→ TO DO
According to the transcript on face-to-face meetings, what are the face-to-face meetings with members mostly for?

→ READING PASSAGE


Aurelio Blanquet
Okay, thank you for and for your question. It’s ah, quite relevant one. we can split to the face-to-face meetings in in 2 types. The first one is face-to-face meetings with members. And the face-to-face meetings with the members are mostly to share non-disclosable information. There is no way to share nondisclosure information unless you make a face-to-face meeting because this information usually. Is even not written the second one is with non-members can be prospect members or in the intending members. And in this situation. the face-to-face meetings is critical to build trust this information sharing is only possible if you do it in the trustable community and the trustable community is more than a group of people. That you know by name and by affiliation into an organization is people that you need to know in the eyes and you can identify yourself and at the and level.

Aurelio Blanquet
That allows you to to share and and at back. useful information to to yourself and so I would say that. Face-to-face meetings for members are critical to to to keep the trust and to share non-disclosable information to to non-members. The face-to-face meetings are critical because I the first seed to build to build Trust. and without them we were lack of the most critical value of an ISAC which is. That is trust.

Andrew Ginter
Well, this has been good. Ah thank you Aurelio for joining us before we let you go can you sum up for us. You know what? what? what should we be taking away about working with an organization like the European Energy ISAC?

→ LISTED RECORDS

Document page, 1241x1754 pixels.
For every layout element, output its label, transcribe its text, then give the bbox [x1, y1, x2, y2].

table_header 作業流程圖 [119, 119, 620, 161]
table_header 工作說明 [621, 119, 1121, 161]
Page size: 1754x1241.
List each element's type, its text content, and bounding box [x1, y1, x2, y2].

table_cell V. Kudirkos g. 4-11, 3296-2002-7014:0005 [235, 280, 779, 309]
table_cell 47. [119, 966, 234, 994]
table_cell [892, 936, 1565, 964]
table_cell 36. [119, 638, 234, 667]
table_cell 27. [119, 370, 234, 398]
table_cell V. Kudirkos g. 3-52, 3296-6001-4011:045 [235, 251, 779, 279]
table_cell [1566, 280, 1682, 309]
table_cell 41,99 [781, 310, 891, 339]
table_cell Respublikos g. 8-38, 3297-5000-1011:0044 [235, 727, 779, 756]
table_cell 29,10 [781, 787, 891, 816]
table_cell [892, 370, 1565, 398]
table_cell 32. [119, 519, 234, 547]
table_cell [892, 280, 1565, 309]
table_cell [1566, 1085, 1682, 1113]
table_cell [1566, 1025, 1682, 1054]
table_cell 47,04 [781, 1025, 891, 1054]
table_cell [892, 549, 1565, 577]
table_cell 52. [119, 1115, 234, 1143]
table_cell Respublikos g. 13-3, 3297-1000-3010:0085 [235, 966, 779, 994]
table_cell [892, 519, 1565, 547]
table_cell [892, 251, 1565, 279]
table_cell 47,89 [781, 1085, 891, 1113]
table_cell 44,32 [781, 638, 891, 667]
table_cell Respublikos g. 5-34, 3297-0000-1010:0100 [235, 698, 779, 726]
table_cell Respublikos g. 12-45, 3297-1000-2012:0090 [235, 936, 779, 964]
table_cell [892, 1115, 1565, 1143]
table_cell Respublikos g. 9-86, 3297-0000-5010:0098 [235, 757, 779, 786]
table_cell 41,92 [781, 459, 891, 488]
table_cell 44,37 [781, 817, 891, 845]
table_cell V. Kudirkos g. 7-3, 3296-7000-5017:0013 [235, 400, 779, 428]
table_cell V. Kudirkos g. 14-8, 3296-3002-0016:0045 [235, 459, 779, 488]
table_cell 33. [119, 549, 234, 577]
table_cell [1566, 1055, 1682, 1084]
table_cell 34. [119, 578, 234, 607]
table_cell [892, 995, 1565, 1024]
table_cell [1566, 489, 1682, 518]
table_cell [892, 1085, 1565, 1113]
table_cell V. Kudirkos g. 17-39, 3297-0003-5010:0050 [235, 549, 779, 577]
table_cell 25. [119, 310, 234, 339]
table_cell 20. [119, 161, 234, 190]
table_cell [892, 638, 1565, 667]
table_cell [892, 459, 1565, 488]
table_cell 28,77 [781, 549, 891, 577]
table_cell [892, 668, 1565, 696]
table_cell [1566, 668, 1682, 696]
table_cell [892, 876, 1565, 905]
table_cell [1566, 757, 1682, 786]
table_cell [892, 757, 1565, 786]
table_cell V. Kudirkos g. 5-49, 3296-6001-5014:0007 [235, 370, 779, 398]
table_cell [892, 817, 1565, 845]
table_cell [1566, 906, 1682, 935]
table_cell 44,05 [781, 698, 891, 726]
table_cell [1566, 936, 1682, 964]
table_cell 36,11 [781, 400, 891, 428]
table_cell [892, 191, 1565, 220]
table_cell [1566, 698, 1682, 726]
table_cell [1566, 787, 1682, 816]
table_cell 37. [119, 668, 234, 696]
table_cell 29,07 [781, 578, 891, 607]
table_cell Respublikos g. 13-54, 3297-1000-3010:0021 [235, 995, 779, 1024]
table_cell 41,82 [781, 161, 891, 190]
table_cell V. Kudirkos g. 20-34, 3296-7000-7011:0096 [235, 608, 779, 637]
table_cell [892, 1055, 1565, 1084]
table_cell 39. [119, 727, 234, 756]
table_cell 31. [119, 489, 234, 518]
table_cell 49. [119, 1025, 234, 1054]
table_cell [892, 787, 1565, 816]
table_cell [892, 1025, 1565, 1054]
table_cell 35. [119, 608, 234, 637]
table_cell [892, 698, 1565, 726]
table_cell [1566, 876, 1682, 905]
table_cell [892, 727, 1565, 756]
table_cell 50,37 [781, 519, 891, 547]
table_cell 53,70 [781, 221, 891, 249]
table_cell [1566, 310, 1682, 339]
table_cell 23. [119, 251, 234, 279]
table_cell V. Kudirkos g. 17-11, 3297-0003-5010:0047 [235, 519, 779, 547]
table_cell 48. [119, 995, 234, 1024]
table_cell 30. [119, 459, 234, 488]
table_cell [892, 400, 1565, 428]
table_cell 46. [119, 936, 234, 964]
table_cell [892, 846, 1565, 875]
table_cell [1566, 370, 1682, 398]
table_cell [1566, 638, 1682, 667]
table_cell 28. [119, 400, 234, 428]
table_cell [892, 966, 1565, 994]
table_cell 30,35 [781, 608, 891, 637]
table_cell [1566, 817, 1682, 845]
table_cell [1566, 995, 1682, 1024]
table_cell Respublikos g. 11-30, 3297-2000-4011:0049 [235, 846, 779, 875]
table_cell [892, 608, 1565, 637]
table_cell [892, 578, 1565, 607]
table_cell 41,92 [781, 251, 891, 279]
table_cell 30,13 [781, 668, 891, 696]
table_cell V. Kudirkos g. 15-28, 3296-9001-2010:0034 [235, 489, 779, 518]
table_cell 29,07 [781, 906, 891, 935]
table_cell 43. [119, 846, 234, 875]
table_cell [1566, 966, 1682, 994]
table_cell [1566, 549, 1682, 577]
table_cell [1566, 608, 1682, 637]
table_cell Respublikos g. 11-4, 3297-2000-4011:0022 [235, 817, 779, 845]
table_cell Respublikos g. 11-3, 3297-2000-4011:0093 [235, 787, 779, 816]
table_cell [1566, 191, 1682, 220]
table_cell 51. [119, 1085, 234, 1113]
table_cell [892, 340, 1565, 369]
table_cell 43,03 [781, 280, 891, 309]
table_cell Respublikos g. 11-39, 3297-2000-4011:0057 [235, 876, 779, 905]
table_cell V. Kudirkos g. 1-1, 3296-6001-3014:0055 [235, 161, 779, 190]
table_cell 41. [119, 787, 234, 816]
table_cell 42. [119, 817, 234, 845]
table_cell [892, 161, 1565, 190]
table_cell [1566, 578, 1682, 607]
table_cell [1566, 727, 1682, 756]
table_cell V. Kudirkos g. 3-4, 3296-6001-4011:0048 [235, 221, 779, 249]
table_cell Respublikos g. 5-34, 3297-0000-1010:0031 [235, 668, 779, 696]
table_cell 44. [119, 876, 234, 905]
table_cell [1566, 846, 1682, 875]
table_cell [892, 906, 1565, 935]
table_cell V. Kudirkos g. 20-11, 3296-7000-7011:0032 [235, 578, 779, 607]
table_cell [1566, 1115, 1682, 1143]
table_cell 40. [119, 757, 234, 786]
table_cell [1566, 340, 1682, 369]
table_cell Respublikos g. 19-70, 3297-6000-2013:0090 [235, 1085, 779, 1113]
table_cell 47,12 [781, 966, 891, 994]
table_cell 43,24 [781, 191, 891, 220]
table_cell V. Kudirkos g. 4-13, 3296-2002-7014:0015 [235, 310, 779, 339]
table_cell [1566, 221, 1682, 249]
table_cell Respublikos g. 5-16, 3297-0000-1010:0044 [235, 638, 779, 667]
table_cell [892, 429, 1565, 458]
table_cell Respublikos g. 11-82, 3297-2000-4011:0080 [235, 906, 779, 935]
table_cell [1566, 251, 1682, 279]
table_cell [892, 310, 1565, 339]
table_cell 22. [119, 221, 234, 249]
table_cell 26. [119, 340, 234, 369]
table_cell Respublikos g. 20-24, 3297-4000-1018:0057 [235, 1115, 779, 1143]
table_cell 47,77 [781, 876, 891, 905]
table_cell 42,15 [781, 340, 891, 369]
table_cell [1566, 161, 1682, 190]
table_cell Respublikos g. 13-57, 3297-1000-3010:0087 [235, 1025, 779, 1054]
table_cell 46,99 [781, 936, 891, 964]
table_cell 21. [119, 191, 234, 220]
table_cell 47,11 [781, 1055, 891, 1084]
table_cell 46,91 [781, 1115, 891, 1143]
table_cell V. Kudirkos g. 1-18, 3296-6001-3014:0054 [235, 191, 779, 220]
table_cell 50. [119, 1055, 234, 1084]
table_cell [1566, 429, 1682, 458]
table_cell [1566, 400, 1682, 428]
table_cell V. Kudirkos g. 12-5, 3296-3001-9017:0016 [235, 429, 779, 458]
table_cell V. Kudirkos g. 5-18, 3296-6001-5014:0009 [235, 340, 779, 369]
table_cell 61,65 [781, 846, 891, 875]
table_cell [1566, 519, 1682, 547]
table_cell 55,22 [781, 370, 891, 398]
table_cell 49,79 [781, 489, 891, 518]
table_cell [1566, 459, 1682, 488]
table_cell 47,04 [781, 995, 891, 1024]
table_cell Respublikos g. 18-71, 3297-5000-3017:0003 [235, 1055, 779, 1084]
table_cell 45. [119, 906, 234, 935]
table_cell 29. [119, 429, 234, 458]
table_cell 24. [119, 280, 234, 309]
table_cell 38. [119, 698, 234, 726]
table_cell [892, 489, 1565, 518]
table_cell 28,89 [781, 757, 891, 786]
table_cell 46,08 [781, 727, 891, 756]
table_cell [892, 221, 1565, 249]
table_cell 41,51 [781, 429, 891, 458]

→ THE COMPLETED TASK
They are mostly for sharing non-disclosable information.